### The request:
Please type out all of the material below line by line, keeping every character and every line unchanged.

### Record list:
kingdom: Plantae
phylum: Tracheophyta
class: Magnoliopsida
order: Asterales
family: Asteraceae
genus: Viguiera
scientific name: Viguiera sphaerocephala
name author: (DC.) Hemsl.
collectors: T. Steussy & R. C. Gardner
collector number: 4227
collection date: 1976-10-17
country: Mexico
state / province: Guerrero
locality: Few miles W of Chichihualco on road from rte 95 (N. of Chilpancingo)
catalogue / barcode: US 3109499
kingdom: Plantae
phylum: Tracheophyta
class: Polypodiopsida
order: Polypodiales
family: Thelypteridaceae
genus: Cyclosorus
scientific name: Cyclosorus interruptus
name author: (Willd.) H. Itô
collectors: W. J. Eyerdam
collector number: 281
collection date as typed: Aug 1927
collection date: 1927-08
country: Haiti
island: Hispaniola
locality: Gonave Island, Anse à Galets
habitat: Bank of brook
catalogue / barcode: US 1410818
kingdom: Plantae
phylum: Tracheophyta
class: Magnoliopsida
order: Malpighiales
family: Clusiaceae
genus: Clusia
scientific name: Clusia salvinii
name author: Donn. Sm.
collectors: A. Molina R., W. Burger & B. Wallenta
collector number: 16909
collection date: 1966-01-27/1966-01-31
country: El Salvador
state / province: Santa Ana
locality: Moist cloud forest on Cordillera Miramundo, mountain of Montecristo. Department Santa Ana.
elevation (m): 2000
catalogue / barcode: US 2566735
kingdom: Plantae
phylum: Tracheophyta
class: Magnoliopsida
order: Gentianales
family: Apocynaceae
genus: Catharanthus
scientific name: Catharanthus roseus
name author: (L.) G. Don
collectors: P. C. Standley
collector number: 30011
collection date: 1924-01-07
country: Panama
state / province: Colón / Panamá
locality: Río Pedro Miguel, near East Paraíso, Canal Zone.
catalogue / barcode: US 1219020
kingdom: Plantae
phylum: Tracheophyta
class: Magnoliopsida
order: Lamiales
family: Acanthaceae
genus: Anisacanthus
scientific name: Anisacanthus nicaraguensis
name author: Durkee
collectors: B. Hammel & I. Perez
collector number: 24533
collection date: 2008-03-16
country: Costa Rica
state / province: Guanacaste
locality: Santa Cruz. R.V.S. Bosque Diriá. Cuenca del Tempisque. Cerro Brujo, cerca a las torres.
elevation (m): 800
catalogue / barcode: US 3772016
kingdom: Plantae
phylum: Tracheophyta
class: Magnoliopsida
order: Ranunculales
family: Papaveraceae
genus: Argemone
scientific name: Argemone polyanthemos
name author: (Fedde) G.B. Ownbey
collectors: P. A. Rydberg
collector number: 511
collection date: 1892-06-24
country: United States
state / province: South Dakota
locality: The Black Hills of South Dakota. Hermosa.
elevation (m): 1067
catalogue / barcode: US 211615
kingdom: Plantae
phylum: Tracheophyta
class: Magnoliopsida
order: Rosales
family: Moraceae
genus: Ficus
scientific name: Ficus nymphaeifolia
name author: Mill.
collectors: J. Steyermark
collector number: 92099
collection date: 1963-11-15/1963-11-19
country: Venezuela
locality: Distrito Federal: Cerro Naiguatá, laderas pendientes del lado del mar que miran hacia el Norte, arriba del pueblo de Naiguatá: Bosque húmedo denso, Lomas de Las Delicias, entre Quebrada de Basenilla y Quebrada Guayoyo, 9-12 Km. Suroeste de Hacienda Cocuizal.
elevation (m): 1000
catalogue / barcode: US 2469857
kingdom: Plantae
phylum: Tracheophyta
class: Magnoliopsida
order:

### Written solution:
kingdom: Plantae
phylum: Tracheophyta
class: Magnoliopsida
order: Asterales
family: Asteraceae
genus: Viguiera
scientific name: Viguiera sphaerocephala
name author: (DC.) Hemsl.
collectors: T. Steussy & R. C. Gardner
collector number: 4227
collection date: 1976-10-17
country: Mexico
state / province: Guerrero
locality: Few miles W of Chichihualco on road from rte 95 (N. of Chilpancingo)
catalogue / barcode: US 3109499
kingdom: Plantae
phylum: Tracheophyta
class: Polypodiopsida
order: Polypodiales
family: Thelypteridaceae
genus: Cyclosorus
scientific name: Cyclosorus interruptus
name author: (Willd.) H. Itô
collectors: W. J. Eyerdam
collector number: 281
collection date as typed: Aug 1927
collection date: 1927-08
country: Haiti
island: Hispaniola
locality: Gonave Island, Anse à Galets
habitat: Bank of brook
catalogue / barcode: US 1410818
kingdom: Plantae
phylum: Tracheophyta
class: Magnoliopsida
order: Malpighiales
family: Clusiaceae
genus: Clusia
scientific name: Clusia salvinii
name author: Donn. Sm.
collectors: A. Molina R., W. Burger & B. Wallenta
collector number: 16909
collection date: 1966-01-27/1966-01-31
country: El Salvador
state / province: Santa Ana
locality: Moist cloud forest on Cordillera Miramundo, mountain of Montecristo. Department Santa Ana.
elevation (m): 2000
catalogue / barcode: US 2566735
kingdom: Plantae
phylum: Tracheophyta
class: Magnoliopsida
order: Gentianales
family: Apocynaceae
genus: Catharanthus
scientific name: Catharanthus roseus
name author: (L.) G. Don
collectors: P. C. Standley
collector number: 30011
collection date: 1924-01-07
country: Panama
state / province: Colón / Panamá
locality: Río Pedro Miguel, near East Paraíso, Canal Zone.
catalogue / barcode: US 1219020
kingdom: Plantae
phylum: Tracheophyta
class: Magnoliopsida
order: Lamiales
family: Acanthaceae
genus: Anisacanthus
scientific name: Anisacanthus nicaraguensis
name author: Durkee
collectors: B. Hammel & I. Perez
collector number: 24533
collection date: 2008-03-16
country: Costa Rica
state / province: Guanacaste
locality: Santa Cruz. R.V.S. Bosque Diriá. Cuenca del Tempisque. Cerro Brujo, cerca a las torres.
elevation (m): 800
catalogue / barcode: US 3772016
kingdom: Plantae
phylum: Tracheophyta
class: Magnoliopsida
order: Ranunculales
family: Papaveraceae
genus: Argemone
scientific name: Argemone polyanthemos
name author: (Fedde) G.B. Ownbey
collectors: P. A. Rydberg
collector number: 511
collection date: 1892-06-24
country: United States
state / province: South Dakota
locality: The Black Hills of South Dakota. Hermosa.
elevation (m): 1067
catalogue / barcode: US 211615
kingdom: Plantae
phylum: Tracheophyta
class: Magnoliopsida
order: Rosales
family: Moraceae
genus: Ficus
scientific name: Ficus nymphaeifolia
name author: Mill.
collectors: J. Steyermark
collector number: 92099
collection date: 1963-11-15/1963-11-19
country: Venezuela
locality: Distrito Federal: Cerro Naiguatá, laderas pendientes del lado del mar que miran hacia el Norte, arriba del pueblo de Naiguatá: Bosque húmedo denso, Lomas de Las Delicias, entre Quebrada de Basenilla y Quebrada Guayoyo, 9-12 Km. Suroeste de Hacienda Cocuizal.
elevation (m): 1000
catalogue / barcode: US 2469857
kingdom: Plantae
phylum: Tracheophyta
class: Magnoliopsida
order:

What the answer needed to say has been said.